START Exercise material
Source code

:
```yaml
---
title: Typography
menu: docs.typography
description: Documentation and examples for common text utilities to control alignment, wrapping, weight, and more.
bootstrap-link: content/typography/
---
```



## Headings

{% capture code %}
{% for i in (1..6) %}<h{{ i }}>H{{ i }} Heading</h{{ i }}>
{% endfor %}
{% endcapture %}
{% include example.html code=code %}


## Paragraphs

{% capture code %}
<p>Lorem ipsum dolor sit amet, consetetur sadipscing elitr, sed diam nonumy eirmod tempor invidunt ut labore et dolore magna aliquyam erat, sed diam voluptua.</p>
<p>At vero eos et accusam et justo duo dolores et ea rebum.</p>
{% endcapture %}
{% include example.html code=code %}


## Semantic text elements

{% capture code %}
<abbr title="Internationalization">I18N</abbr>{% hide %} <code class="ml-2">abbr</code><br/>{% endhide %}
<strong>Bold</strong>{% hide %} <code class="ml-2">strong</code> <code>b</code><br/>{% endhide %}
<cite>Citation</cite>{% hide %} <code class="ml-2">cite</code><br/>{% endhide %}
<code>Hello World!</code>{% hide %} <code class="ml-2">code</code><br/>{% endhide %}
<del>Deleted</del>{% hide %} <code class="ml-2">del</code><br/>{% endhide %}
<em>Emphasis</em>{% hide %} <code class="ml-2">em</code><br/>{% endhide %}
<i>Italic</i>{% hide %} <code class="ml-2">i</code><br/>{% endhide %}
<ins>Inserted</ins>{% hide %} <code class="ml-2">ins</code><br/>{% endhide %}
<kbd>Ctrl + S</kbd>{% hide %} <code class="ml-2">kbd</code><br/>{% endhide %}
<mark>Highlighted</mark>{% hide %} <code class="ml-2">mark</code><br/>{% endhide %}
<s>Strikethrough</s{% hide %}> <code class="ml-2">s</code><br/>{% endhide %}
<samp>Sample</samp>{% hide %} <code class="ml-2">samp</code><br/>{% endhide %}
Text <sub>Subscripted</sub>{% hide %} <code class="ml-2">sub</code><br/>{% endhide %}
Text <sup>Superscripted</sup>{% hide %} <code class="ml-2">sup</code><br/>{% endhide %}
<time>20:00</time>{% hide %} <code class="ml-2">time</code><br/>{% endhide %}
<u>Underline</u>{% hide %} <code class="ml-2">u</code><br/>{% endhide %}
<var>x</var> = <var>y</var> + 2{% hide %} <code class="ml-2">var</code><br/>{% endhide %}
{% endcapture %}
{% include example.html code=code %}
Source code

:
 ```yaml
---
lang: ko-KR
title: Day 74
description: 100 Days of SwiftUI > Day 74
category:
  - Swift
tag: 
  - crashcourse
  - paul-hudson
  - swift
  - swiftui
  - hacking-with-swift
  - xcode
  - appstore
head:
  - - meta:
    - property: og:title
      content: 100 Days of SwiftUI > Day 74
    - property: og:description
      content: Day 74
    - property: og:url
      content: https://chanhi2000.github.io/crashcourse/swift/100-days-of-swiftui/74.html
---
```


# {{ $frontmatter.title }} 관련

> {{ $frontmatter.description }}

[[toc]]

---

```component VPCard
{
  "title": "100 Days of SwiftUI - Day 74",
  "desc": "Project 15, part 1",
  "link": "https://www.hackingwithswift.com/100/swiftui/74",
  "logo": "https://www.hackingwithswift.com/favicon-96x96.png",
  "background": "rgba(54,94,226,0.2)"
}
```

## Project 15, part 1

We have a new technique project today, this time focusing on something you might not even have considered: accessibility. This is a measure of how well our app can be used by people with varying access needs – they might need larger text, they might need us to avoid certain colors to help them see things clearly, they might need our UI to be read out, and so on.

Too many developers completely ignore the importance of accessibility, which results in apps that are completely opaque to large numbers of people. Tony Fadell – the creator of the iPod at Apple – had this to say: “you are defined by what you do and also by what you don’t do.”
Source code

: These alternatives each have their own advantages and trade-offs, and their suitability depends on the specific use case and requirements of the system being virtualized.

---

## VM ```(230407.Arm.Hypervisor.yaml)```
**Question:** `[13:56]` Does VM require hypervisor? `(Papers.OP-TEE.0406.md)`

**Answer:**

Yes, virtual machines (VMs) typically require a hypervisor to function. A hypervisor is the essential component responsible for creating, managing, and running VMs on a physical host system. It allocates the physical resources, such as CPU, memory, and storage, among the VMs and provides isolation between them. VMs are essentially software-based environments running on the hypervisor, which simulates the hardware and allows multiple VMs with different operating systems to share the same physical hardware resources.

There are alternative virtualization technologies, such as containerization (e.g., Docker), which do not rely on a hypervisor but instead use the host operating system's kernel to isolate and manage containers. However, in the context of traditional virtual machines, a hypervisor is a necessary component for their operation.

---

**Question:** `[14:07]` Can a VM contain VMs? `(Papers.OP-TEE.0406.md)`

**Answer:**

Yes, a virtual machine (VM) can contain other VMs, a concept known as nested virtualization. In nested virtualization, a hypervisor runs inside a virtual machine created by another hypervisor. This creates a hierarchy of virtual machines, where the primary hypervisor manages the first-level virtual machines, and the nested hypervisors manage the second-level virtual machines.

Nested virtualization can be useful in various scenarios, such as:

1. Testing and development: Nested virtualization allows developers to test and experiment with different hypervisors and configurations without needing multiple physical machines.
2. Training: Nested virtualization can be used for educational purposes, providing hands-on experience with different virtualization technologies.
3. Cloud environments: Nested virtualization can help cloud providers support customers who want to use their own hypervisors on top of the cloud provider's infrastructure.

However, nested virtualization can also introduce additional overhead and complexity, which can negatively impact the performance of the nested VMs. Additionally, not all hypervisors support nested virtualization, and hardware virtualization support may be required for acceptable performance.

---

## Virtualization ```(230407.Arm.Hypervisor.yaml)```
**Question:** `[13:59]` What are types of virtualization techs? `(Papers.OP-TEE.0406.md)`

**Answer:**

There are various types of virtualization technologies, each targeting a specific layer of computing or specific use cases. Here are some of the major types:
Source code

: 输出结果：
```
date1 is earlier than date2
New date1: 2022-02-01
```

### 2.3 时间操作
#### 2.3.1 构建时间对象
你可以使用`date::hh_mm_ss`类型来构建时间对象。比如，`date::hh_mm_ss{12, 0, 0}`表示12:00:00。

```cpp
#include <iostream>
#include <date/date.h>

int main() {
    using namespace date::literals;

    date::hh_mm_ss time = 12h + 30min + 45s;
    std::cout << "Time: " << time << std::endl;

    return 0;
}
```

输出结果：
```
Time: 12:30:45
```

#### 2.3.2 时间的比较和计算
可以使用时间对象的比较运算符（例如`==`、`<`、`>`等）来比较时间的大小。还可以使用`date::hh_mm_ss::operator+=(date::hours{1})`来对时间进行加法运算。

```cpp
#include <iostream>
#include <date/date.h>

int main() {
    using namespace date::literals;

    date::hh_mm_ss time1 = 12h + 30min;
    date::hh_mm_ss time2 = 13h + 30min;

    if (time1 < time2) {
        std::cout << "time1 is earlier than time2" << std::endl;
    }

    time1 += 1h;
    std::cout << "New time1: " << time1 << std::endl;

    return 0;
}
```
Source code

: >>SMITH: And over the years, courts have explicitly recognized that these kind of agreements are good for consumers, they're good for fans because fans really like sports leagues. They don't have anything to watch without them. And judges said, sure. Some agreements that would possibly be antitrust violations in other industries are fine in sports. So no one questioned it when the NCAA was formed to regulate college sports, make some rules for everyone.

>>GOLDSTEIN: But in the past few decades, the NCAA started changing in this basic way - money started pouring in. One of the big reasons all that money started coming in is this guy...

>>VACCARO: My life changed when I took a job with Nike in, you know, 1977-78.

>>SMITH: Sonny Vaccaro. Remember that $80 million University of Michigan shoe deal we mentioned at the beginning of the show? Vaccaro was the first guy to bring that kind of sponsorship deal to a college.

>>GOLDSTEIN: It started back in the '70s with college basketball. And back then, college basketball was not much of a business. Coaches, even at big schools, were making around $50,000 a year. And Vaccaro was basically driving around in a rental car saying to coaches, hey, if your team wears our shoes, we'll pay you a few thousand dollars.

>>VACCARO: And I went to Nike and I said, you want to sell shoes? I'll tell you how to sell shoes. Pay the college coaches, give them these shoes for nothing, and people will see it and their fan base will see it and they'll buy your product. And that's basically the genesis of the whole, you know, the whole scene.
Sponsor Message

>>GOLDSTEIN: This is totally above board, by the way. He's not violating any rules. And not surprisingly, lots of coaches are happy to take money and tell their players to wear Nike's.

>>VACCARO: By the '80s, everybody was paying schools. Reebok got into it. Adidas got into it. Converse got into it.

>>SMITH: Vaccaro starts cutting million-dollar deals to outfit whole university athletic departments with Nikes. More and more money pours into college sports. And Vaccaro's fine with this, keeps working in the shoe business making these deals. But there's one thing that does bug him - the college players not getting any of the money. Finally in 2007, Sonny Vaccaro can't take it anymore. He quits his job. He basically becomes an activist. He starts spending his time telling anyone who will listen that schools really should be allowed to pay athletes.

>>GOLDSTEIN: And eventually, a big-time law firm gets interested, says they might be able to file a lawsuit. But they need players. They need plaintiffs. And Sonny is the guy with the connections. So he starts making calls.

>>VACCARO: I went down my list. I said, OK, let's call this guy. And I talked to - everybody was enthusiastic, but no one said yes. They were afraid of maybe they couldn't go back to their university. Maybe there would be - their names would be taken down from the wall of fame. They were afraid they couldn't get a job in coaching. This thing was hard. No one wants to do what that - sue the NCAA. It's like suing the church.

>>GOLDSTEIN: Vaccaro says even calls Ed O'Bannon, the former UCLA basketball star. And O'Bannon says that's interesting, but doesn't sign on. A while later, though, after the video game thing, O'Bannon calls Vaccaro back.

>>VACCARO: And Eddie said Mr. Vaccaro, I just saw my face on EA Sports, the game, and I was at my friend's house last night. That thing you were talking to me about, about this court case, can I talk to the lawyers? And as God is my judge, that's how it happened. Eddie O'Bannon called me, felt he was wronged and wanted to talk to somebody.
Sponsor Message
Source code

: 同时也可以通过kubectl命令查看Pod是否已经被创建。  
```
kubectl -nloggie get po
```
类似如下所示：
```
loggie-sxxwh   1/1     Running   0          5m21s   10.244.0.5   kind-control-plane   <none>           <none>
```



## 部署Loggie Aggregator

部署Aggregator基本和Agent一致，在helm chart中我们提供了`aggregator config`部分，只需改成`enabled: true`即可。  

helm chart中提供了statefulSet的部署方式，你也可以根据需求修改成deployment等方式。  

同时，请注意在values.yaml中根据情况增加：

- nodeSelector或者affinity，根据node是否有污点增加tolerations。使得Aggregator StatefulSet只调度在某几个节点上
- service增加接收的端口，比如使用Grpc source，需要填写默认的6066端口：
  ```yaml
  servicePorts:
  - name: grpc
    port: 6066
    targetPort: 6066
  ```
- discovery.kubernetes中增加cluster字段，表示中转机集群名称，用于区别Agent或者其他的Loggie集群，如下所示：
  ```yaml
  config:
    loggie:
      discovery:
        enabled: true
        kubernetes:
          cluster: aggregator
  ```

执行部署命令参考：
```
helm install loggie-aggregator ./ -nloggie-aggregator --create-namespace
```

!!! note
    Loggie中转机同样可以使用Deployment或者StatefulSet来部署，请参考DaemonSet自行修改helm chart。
END Exercise material
■ What the exercise asks: The answer must be every line of the listing that holds the word "physical".

■ Solution to this exercise:
Yes, virtual machines (VMs) typically require a hypervisor to function. A hypervisor is the essential component responsible for creating, managing, and running VMs on a physical host system. It allocates the physical resources, such as CPU, memory, and storage, among the VMs and provides isolation between them. VMs are essentially software-based environments running on the hypervisor, which simulates the hardware and allows multiple VMs with different operating systems to share the same physical hardware resources.
1. Testing and development: Nested virtualization allows developers to test and experiment with different hypervisors and configurations without needing multiple physical machines.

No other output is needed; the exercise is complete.